> _Source extract_:

=== Section Start ===

Question:easy

The distance between the points \(P(-4, 5)\) and \(Q(-1, 2)\) is

Show Hint

Notice that the absolute difference in \(x\) coordinates is \(| -1 - (-4) | = 3\), and the absolute difference in \(y\) coordinates is \(| 2 - 5 | = 3\).
Whenever the absolute horizontal and vertical differences are equal (let's say they are \(k\)), the straight-line distance is always \(k\sqrt{2}\).
Since \(k = 3\) here, the distance is immediately \(3\sqrt{2}\).
Updated On: Jun 25, 2026
  • 5
  • \(3\sqrt{2}\)
  • 6
  • \(2\sqrt{3}\)
Show Solution

The Correct Option is B

Solution and Explanation

Step 1: Identify the Coordinates.

=== Section End ===

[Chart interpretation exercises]
=== Section Start ===

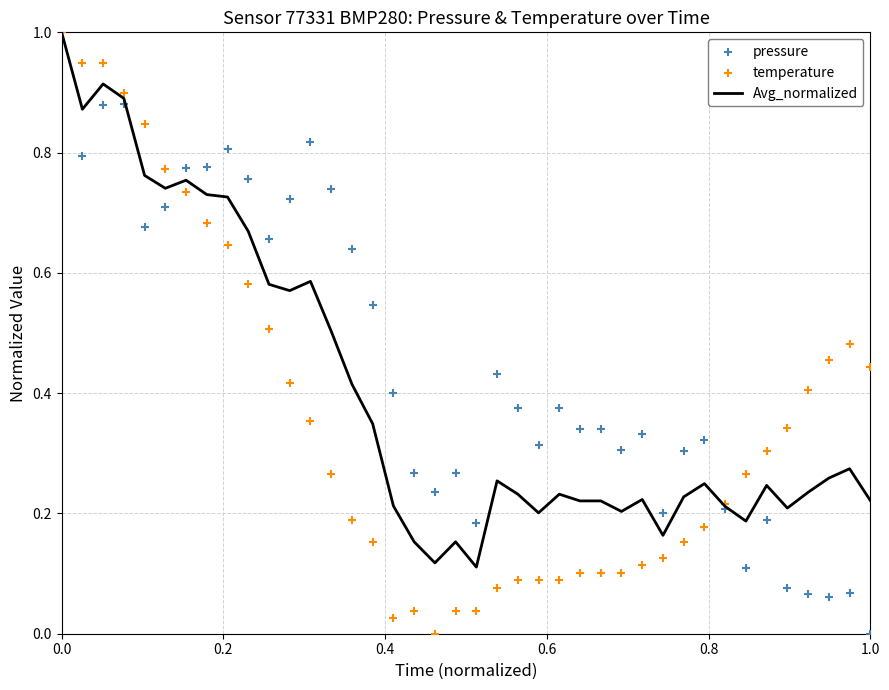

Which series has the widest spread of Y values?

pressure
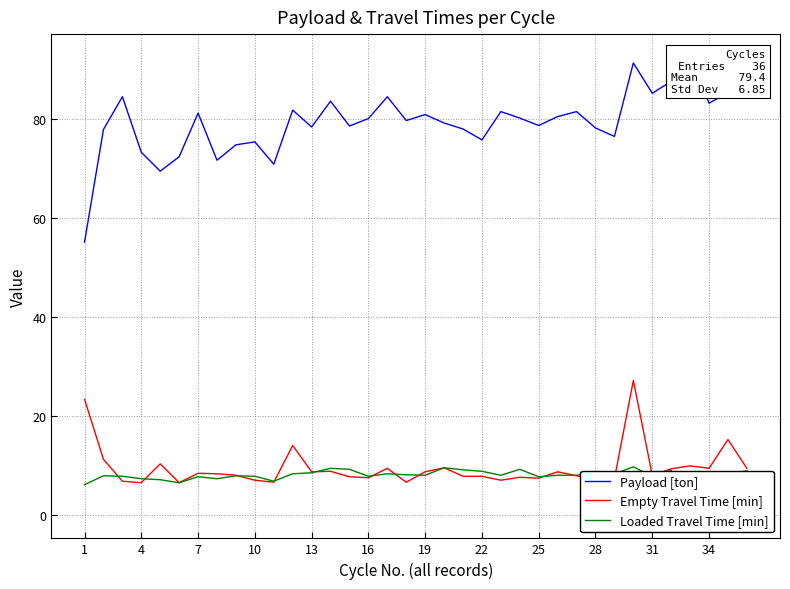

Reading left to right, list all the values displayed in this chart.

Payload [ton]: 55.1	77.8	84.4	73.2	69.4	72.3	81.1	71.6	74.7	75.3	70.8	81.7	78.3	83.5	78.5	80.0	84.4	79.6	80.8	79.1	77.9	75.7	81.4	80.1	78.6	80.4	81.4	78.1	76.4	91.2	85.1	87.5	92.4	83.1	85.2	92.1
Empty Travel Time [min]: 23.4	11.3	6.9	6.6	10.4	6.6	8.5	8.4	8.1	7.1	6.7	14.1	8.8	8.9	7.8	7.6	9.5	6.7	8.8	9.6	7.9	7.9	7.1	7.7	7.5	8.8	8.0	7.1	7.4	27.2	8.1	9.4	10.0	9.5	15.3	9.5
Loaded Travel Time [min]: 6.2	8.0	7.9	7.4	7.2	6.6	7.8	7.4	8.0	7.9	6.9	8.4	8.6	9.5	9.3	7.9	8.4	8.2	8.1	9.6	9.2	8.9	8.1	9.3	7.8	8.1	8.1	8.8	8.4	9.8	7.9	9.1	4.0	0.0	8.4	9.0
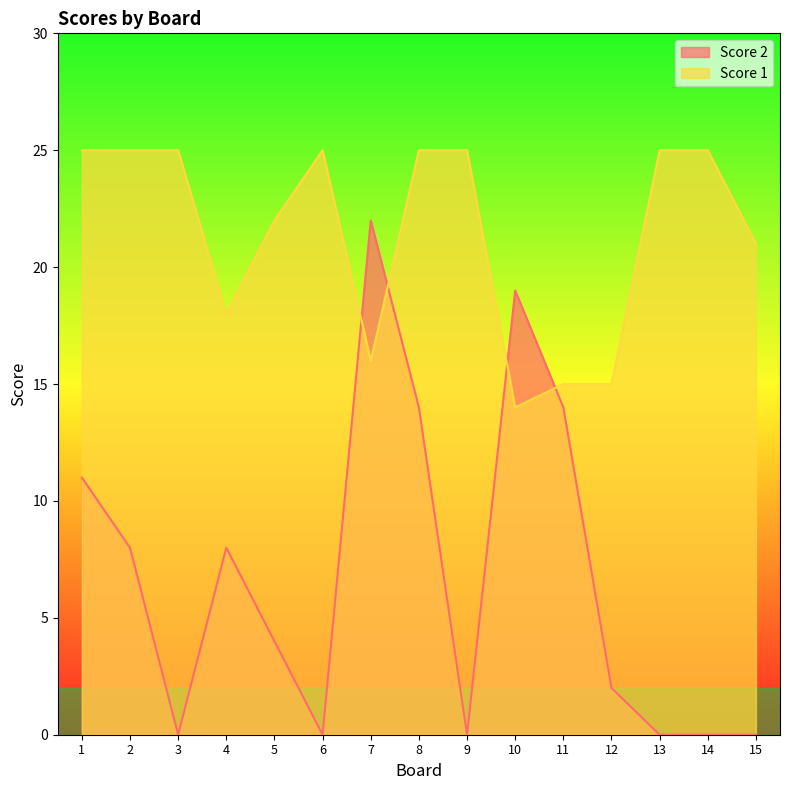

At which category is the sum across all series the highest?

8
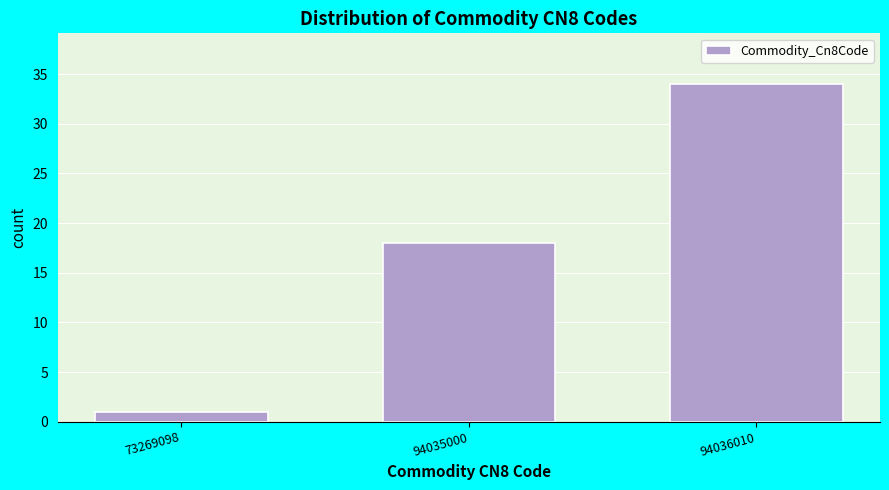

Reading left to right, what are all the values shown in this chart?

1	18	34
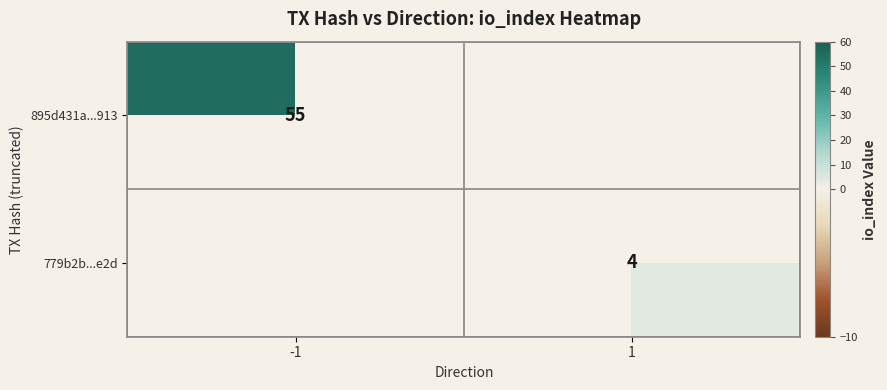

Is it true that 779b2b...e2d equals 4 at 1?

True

=== Section End ===

> _List of tasks_:
[1] Please copy the rows starting at the line that contains "Reading left to right, what" and running through the last row, leaving the pictures out of your copy.
[2] Pick up the solution to the distance problem after its last line and continue it.

> _Results for the exercise_:
[1]
Reading left to right, what are all the values shown in this chart?

1	18	34

Is it true that 779b2b...e2d equals 4 at 1?

True

[2]
We are given $P(-4, 5)$ and $Q(-1, 2)$. We need the distance $PQ$.
Step 2: Recall the Distance Formula.
For two points $(x_1, y_1)$ and $(x_2, y_2)$: \[ d = \sqrt{(x_2 - x_1)^2 + (y_2 - y_1)^2} \]
Step 3: Calculate the Differences.
\[ x_2 - x_1 = -1 - (-4) = -1 + 4 = 3 \] \[ y_2 - y_1 = 2 - 5 = -3 \]
Step 4: Apply the Formula.
\[ PQ = \sqrt{3^2 + (-3)^2} = \sqrt{9 + 9} = \sqrt{18} \]
Step 5: Simplify the Result.
\[ \sqrt{18} = \sqrt{9 \times 2} = 3\sqrt{2} \]
Step 6: Match with Options.
$3\sqrt{2}$ corresponds to option (2).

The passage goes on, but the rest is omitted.